» **DATA LINES**
* * *

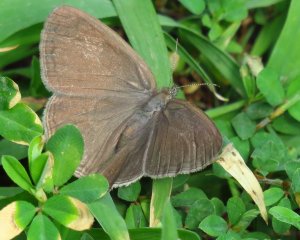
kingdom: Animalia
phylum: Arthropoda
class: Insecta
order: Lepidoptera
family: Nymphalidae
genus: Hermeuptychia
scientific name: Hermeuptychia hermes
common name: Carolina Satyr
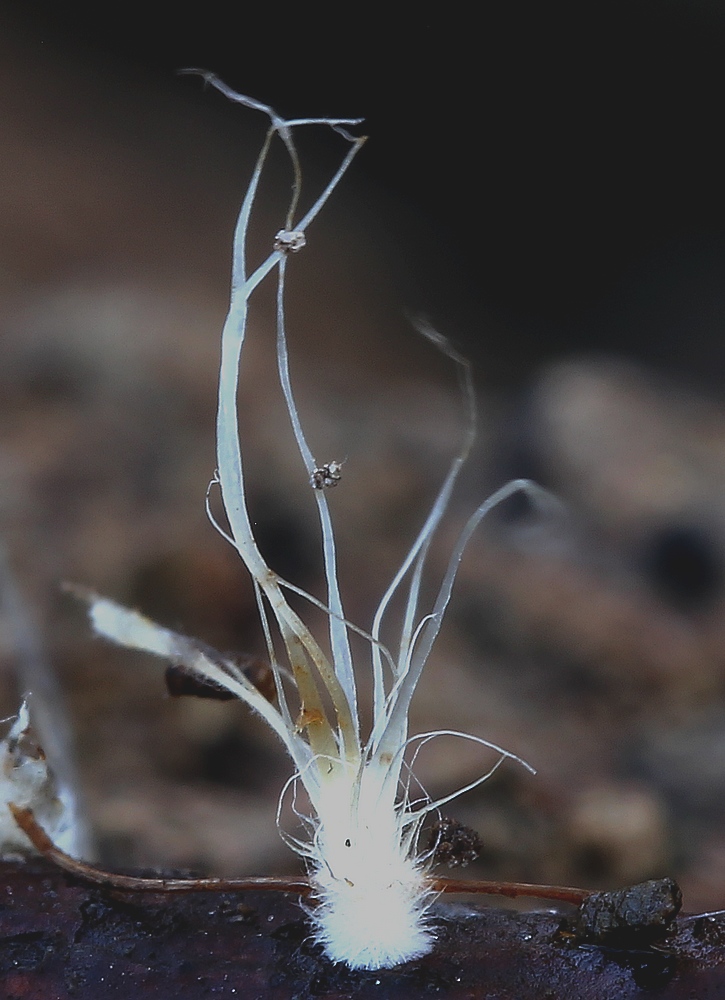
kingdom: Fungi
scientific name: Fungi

* * *

Render every line of the listing above as a numbered list, omitting blank lines and leaving the pictures out.

1. kingdom: Animalia
2. phylum: Arthropoda
3. class: Insecta
4. order: Lepidoptera
5. family: Nymphalidae
6. genus: Hermeuptychia
7. scientific name: Hermeuptychia hermes
8. common name: Carolina Satyr
9. kingdom: Fungi
10. scientific name: Fungi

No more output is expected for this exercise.